EXERCISE AIM →
Your task is to return all of the entries below exactly, leaving out each picture.

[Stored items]
== Segment start ==
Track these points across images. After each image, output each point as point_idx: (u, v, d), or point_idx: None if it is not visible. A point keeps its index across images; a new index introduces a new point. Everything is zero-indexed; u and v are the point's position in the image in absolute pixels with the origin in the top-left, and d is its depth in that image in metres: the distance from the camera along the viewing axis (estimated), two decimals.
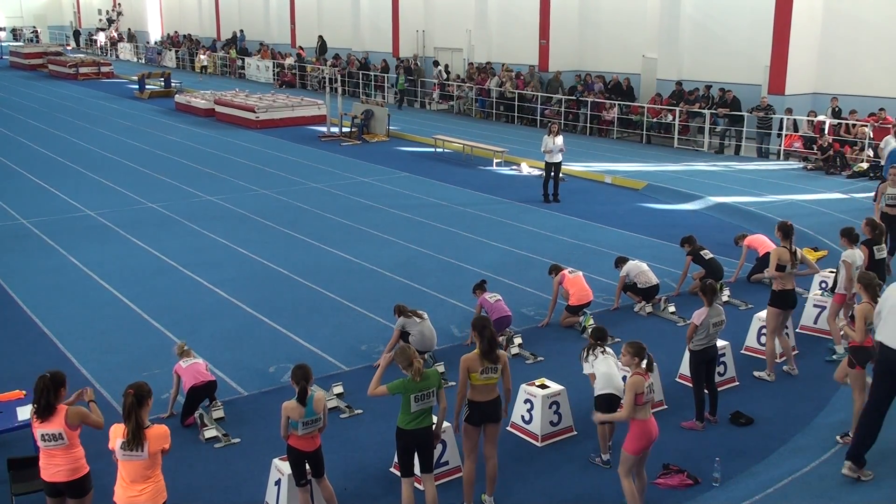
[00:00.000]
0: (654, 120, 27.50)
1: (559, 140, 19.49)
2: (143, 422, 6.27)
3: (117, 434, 6.27)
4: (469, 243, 16.57)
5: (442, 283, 14.15)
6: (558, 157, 19.60)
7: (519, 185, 21.86)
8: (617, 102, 28.77)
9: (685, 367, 10.18)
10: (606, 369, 8.49)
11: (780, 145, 24.65)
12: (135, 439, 6.18)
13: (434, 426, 7.49)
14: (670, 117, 26.91)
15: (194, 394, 9.36)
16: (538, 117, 30.86)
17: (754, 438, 9.14)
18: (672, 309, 12.84)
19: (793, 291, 10.66)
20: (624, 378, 8.07)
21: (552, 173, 19.79)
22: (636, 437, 7.32)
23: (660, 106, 27.34)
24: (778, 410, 9.78)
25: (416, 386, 7.17)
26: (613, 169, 23.18)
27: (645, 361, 7.35)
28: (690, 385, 9.55)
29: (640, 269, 12.92)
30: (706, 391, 9.42)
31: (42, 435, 6.55)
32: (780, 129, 24.42)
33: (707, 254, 13.46)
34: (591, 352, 8.66)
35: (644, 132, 27.58)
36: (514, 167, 23.96)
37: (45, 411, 6.53)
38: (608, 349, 8.77)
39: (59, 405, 6.58)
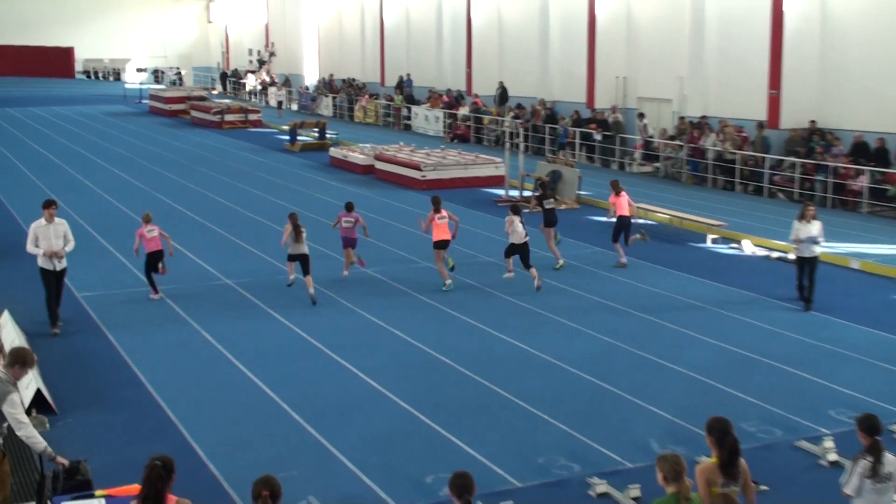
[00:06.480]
0: None
1: (816, 226, 17.62)
2: (165, 498, 6.90)
3: None
4: (675, 337, 16.25)
5: (638, 384, 13.88)
6: (815, 250, 17.71)
7: (740, 268, 21.35)
8: (868, 169, 27.78)
9: None
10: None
11: None
12: None
13: None
14: None
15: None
16: (765, 184, 30.21)
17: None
18: None
19: None
20: None
21: (805, 268, 17.82)
22: None
23: None
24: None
25: None
26: (862, 251, 22.34)
27: None
28: None
29: None
30: None
31: None
32: None
33: None
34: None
35: None
36: (733, 245, 23.44)
37: (155, 502, 6.99)
38: None
39: (168, 495, 7.08)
== Segment end ==
ANSWER BELOW →
Track these points across images. After each image, output each point as point_idx: (u, v, d), or point_idx: None if it is not visible. A point keeps its index across images; a new index introduces a new point. Everything is zero-indexed; u and v are the point's position in the image in absolute pixels with the origin in the top-left, and d is its depth in that image in metres: the distance from the camera along the viewing axis (estimated), two decimals.
[00:00.000]
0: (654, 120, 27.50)
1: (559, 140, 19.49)
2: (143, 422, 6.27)
3: (117, 434, 6.27)
4: (469, 243, 16.57)
5: (442, 283, 14.15)
6: (558, 157, 19.60)
7: (519, 185, 21.86)
8: (617, 102, 28.77)
9: (685, 367, 10.18)
10: (606, 369, 8.49)
11: (780, 145, 24.65)
12: (135, 439, 6.18)
13: (434, 426, 7.49)
14: (670, 117, 26.91)
15: (194, 394, 9.36)
16: (538, 117, 30.86)
17: (754, 438, 9.14)
18: (672, 309, 12.84)
19: (793, 291, 10.66)
20: (624, 378, 8.07)
21: (552, 173, 19.79)
22: (636, 437, 7.32)
23: (660, 106, 27.34)
24: (778, 410, 9.78)
25: (416, 386, 7.17)
26: (613, 169, 23.18)
27: (645, 361, 7.35)
28: (690, 385, 9.55)
29: (640, 269, 12.92)
30: (706, 391, 9.42)
31: (42, 435, 6.55)
32: (780, 129, 24.42)
33: (707, 254, 13.46)
34: (591, 352, 8.66)
35: (644, 132, 27.58)
36: (514, 167, 23.96)
37: (45, 411, 6.53)
38: (608, 349, 8.77)
39: (59, 405, 6.58)
[00:06.480]
0: None
1: (816, 226, 17.62)
2: (165, 498, 6.90)
3: None
4: (675, 337, 16.25)
5: (638, 384, 13.88)
6: (815, 250, 17.71)
7: (740, 268, 21.35)
8: (868, 169, 27.78)
9: None
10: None
11: None
12: None
13: None
14: None
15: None
16: (765, 184, 30.21)
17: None
18: None
19: None
20: None
21: (805, 268, 17.82)
22: None
23: None
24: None
25: None
26: (862, 251, 22.34)
27: None
28: None
29: None
30: None
31: None
32: None
33: None
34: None
35: None
36: (733, 245, 23.44)
37: (155, 502, 6.99)
38: None
39: (168, 495, 7.08)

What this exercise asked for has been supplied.